Those who get heard in the halls of Congress aren’t the ordinary people whose unemployment benefits are running out, but rich loudmouths like Republican Sen. Jim Bunning of Kentucky, who got the bulk of his campaign money in the past five years from the insurance industry, health professional lobbying groups, and securities and investments groups.

Bunning recently used a filibuster to hold up a $10 billion bill designed to pay for, among other things, extended unemployment benefits and Medicare payments to doctors. Bunning claimed that he was taking a principled stand against spending. “Enough,” the red-faced Republican yelled on the floor of the Senate. Until he finally relented, Bunning’s filibuster threatened jobless benefits for millions.

And who did Bunning get support from but the newest member of the Senate and the GOP’s new golden boy, Massachusetts Republican Scott Brown. “The perception in Massachusetts and other parts of the country is that Washington is broken,” Brown told the Washington Post. “And if it takes one guy to get up and make a stand…I think that speaks for itself.”
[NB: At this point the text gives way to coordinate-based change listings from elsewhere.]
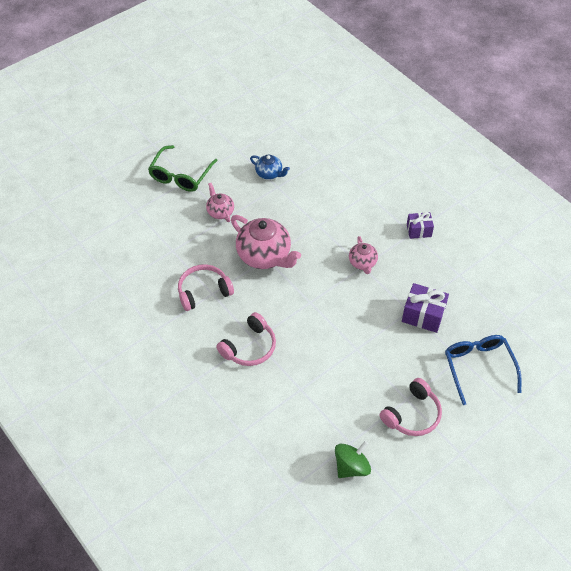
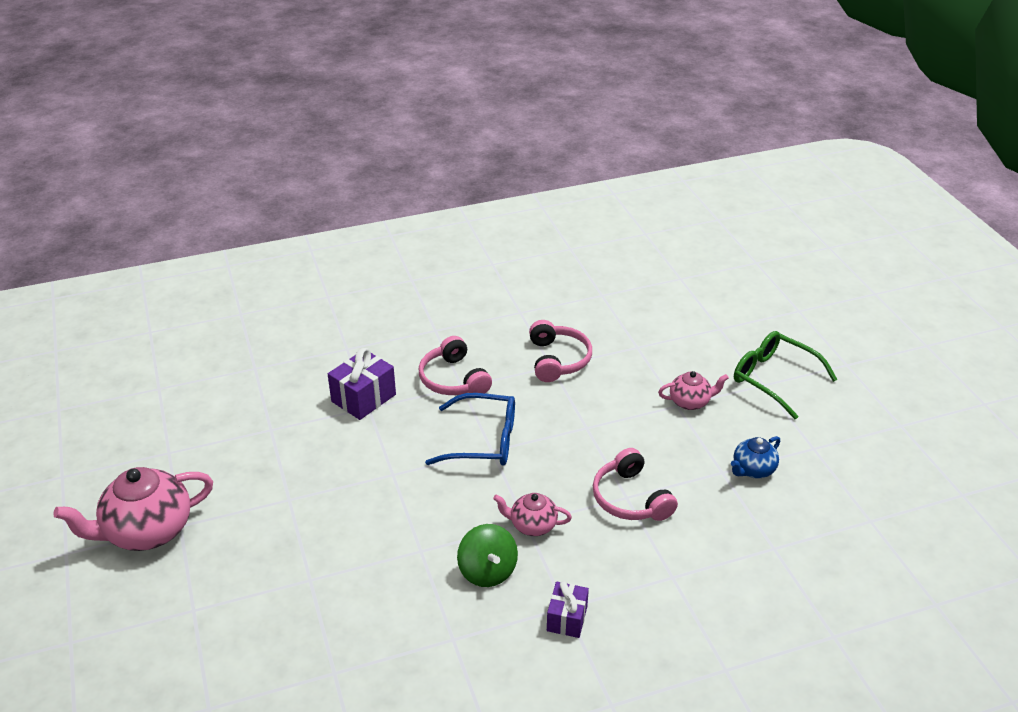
camera: 110 degrees right, 15 degrees down
(265, 256) = (591, 426): pink teapot -> pink teapot (147, 531)
(351, 466) = (241, 421): green spinning top -> green spinning top (487, 571)
(412, 414) = (264, 497): pink headphones -> pink headphones (630, 498)
(423, 315) = (404, 563): purple gift -> purple gift (363, 398)
(478, 367) = (282, 595): blue glasses -> blue glasses (484, 441)

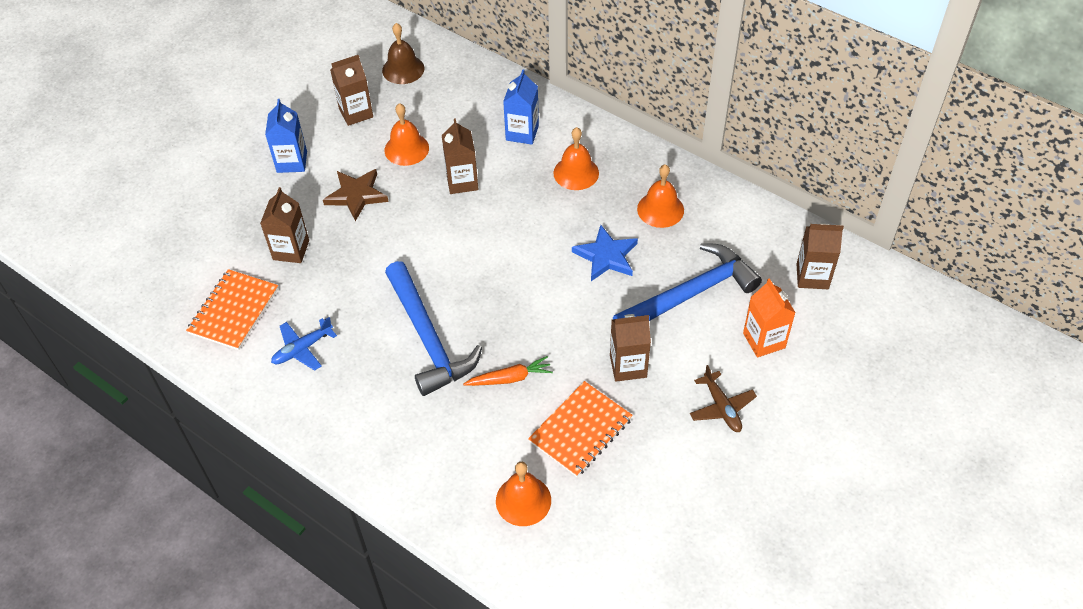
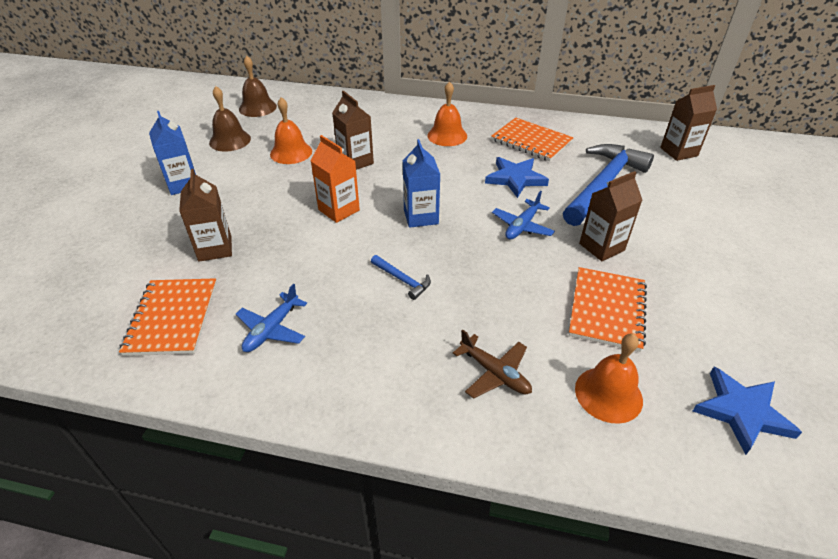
camera: 25 degrees left, 10 degrees down
(356, 113) = (230, 140): brown carton -> brown bell
(356, 195) = (262, 192): brown star -> none
(428, 338) = (402, 280): blue hammer -> blue hammer, size x0.42
(510, 378) = (506, 288): orange carrot -> none
(522, 133) = (385, 122): blue carton -> blue carton (421, 217)
(571, 317) = (522, 226): none -> blue plane
(615, 554) = (741, 411): none -> blue star
(660, 209) = (531, 141): orange bell -> orange notebook
(722, 407) = (705, 253): brown plane -> brown plane (495, 373)
(764, 340) = (688, 198): orange carton -> orange carton (339, 210)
So much for Brown’s ordinary-guy-in-a-truck act.

For an even clearer illustration of what the Republicans think about ordinary people, consider the comments of former House Majority Leader Tom DeLay, who praised Bunning as “brave,” and went on to say that unemployment benefits actually keep “people from going and finding jobs.”
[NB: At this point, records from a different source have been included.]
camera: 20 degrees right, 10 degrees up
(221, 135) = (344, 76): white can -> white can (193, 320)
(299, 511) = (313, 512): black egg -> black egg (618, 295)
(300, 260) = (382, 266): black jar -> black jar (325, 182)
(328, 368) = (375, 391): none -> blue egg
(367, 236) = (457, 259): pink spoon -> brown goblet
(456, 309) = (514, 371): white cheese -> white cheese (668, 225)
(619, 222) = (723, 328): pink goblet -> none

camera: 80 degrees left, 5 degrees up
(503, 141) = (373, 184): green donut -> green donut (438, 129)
So if you’re out of work, Tom DeLay thinks it’s your own fault for being too lazy to find a job. Maybe he didn’t get the memo that says that Republicans are supposed to be embracing “populism” to turn around their discredited party’s fortunes.

DeLay, of course, set the pace for scandal in Washington several years ago, when Texas prosecutors charged him with running a vast, crooked campaign finance scheme. Now, Rangel, one of the most powerful Democrats in Congress, has been caught sunning himself in the Caribbean on the corporate dime.

But the truth is that Jim Bunning and Chris Dodd and pretty much every other Washington politician take bribes as well–just in their legal form as campaign contributions from corporate lobbyists.

For all the mainstream media moaning about how “Washington doesn’t work,” they never ask why someone like Bunning–or any politician–should be able to hold up the entire legislative process with a filibuster or other procedural red tape. Or why senators from states with a fraction of the population of the country’s biggest cities should have equal say about critical legislation.

The problem isn’t that Washington is “dysfunctional,” but that it’s designed, by its nature, to put the brakes on any proposals to improve the system for working people. In that sense, the U.S. political system works perfectly well–for the rich and powerful.